On how she juggles her time between going to school and being a globe-trotting campaigner, the 14-year-old replies: “School has been very easy for me as I have excellent grades. I’m very proud of myself and so is my mum.”

She attended the climate summit in Dubai in 2023, where she met the British monarch, and gave a speech that drew a link between climate change and the water-borne disease malaria.

“As weather patterns change, malaria cases are rising. Where I live in Kenya, malaria is appearing in new places where it has never been seen before,” Ellyanne told the delegates.

She returned to the theme in a video released by UK-based charity Malaria No More.

Directed by Alabi and featuring Beckham, she is the presenter of the video, which dramatically illustrates the effects of climate change.

“An angry sun, erratic skies, cyclones, floods of a cosmic size, thirsty land, falling trees – the perfect storm to spread disease,” Ellyanne says in the film.

Ellyanne Wanjiku Chlystun Ellyanne Wanjiku Chlystun, dressed in school uniform, is standing up in an audience of young people and speaks into a microphone.Ellyanne Wanjiku Chlystun

Ellyanne is not afraid to speak her mind as she urges governments to pay more attention to climate change

Along with children from other parts of the world, she also features in SaveOurWildlife, a documentary film produced by Sky News and Sky Kids FYI that looks at the impact of climate change on animals.

It has been nominated for a prize in the children’s category at the Wildscreen Panda Awards ceremony, billed as the Oscars of the wildlife film and TV industry, currently under way in the UK city of Bristol.

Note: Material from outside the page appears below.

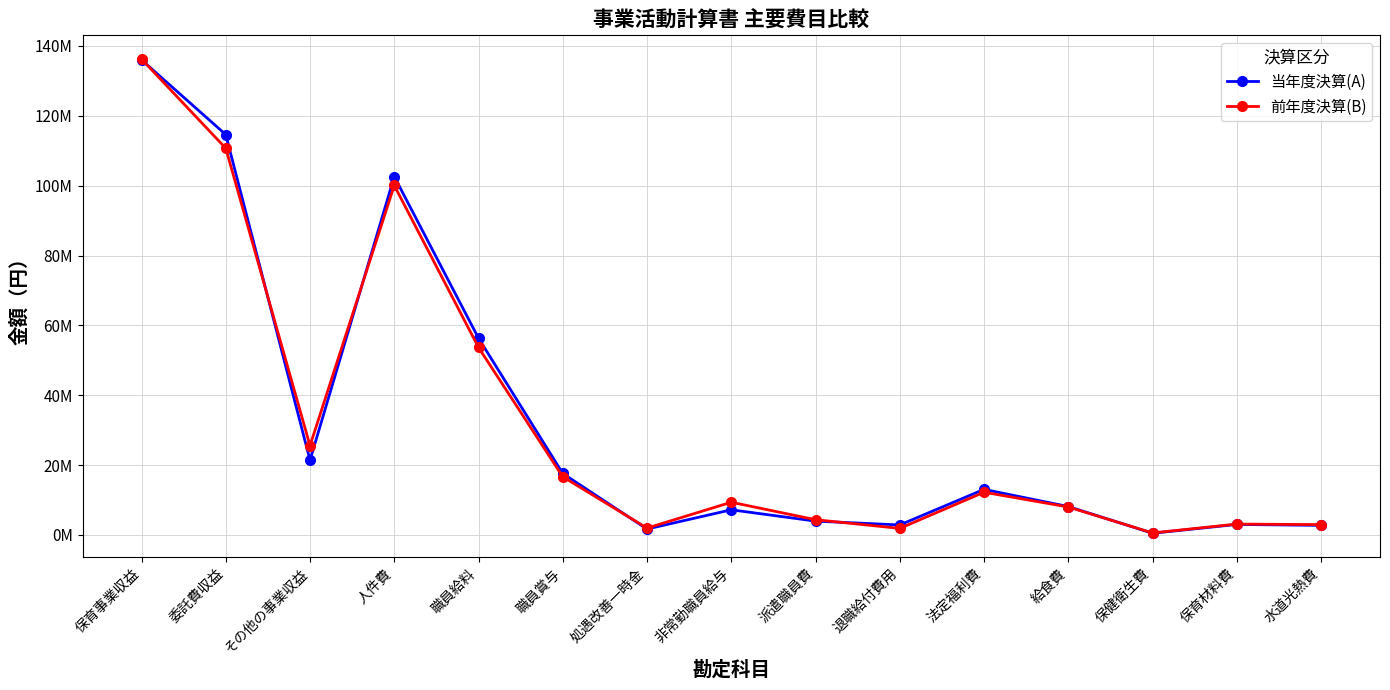

Where is 当年度決算(A) nearest to the value 68247456?

職員給料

In the film, Ellyanne reports on her favourite animal – elephants – and says that drought caused by changing weather patterns now poses a greater threat to their survival than poaching.

Despite the fact that she has branched out into filming, she tells the BBC that she remains passionate about tree-planting, and intends to take it up again.

“My greatest dream is to plant trees in Africa’s Green Belt,” Ellyanne says, referring to the initiative to halt the advancing Sahara Desert by planting trees from Senegal in the west to Djibouti in the east.

And she wants to be a “catalyst” for the planting of one-trillion trees around the world by the time she turns 18 – a goal that she regards achievable.

“I was brought up to believe that everything is possible, especially for me as a young person.

Look what GenZ has done in Kenya, out of resilience, they managed to get a whole finance bill cancelled and the entire cabinet fired,” she adds, giving a glimpse of the political streak of her hero, Prof Maathai.

But she says has no intention of forging a political career like Prof Maathai, saying: “I want to graduate from primary school and then get into high school and then get into college. I want to specialise in economics, that’s for sure.”